Он слушал с отрешённым лицом о дочери и зяте, как о людях, не известных ему. Будто сквозь многослойную марлю, пробивались чужие, не имеющие у нему отношения слова.

Ахат со студенчества состоял в запрещённой организации… Экстремистская литература в квартире… Занимал не последнее место, координировал цепочку… В последний момент успел улететь в Турцию и перешёл границу вместе с женой и маленьким ребёнком. Воюет на стороне повстанцев в выжженной стране, где небо черно днём и ночью, и по нему бродят-пляшут зловещие всполохи как на вынутой из пекла картофелине.

***

В субботу на западе, будто чёрно-лиловое тесто в небесной кастрюле, взбухли и вскипели тучи. Всю ночь бушевал ураган, какого давно не было в их краях. Утром он позвонил альпинисту и отменил заказ.

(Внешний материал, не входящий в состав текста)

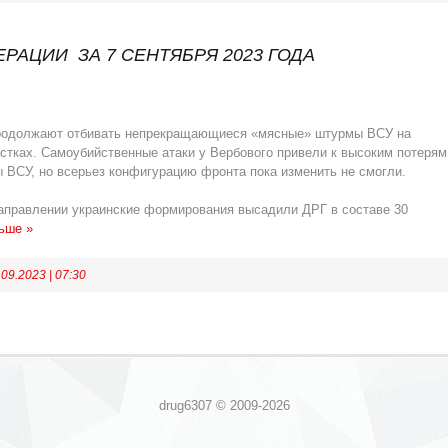
АЦИИ ЗА 7 СЕНТЯБРЯ 2023 ГОДА
родолжают отбивать непрекращающиеся «мясные» штурмы ВСУ на
тках. Самоубийственные атаки у Вербового привели к высоким потерям
 ВСУ, но всерьез конфигурацию фронта пока изменить не смогли.
аправлении украинские формирования высадили ДРГ в составе 30
ьше »
.09.2023
|
07:30
drug6307 © 2009-2026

— Нечего пилить. Нету берёзы.

— Сломало ветром? — догадался альпинист.

— Ударила молния.

В сущности, грозы как таковой не было. Вернее, была, но не опасная, в верхних слоях атмосферы. Гуляли непрестанные горизонтальные лилово-голубые зарницы, их и не слышно было, если не считать дальнего гула. И вдруг ослепительная — хоть газету читай — неоновая вспышка, и подпрыгнул тяжёлый дом. Треск такой силы, как если бы на его участке разверзлась земная кора.

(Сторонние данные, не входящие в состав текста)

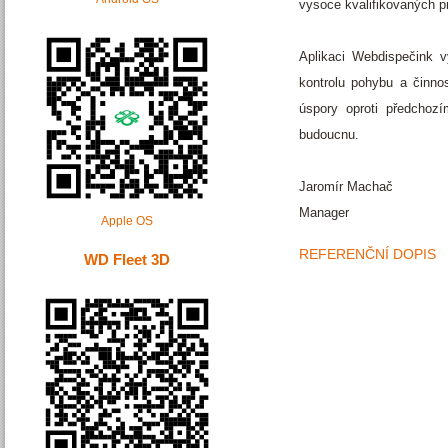
vysoce kvalifikovaných p
Aplikaci Webdispečink 
kontrolu pohybu a činno
úspory oproti předchoz
budoucnu.
Jaromír Machač
Manager
Apple OS
REFERENČNÍ DOPIS
WD Fleet 3D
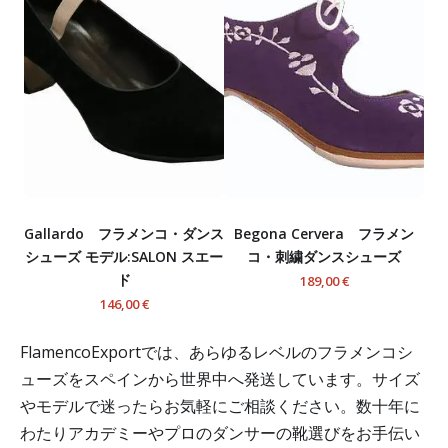
Gallardo フラメンコ・ダンス
Begona Cervera フラメン
シューズ モデル:SALON スエー
コ・刺繍ダンスシューズ
ド
189,00 €
146,00 €
FlamencoExportでは、あらゆるレベルのフラメンコシ
ューズをスペインから世界中へ発送しています。サイズ
やモデルで迷ったらお気軽にご相談ください。数十年に
わたりアカデミーやプロのダンサーの靴選びをお手伝い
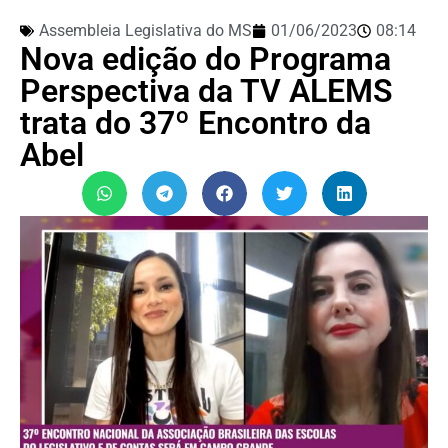
Assembleia Legislativa do MS
01/06/2023
08:14
Nova edição do Programa
Perspectiva da TV ALEMS
trata do 37º Encontro da
Abel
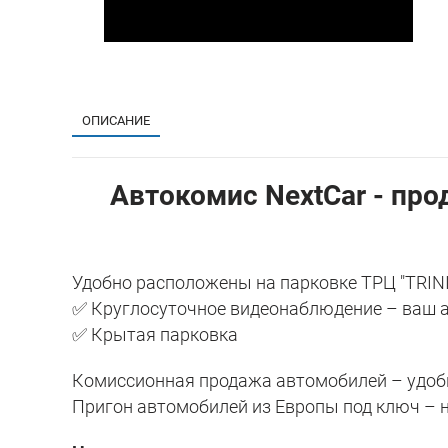
ОПИСАНИЕ
Автокомис NextCar - про
Удобно расположены на парковке ТРЦ "TRINI
✅ Круглосуточное видеонаблюдение – ваш 
✅ Крытая парковка
Комиссионная продажа автомобилей – удобн
Пригон автомобилей из Европы под ключ – н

Он глянул в окно — вместо берёзы дымился обугленный скол. Там и сям вьющиеся огненные шнурки торопливо зализывал дождь. Поверженная берёза вытянулась поперёк участка длинным белым телом, которое бережно омывали струи дождя. Берёза сама притянула молнию, чтобы не пасть от любящих хозяйских, отцовских рук.

Наутро сделавшие своё дело тучи расходились за горизонт, и потемневшие, влажные плиты в его подвале снова обещали удушливый зной.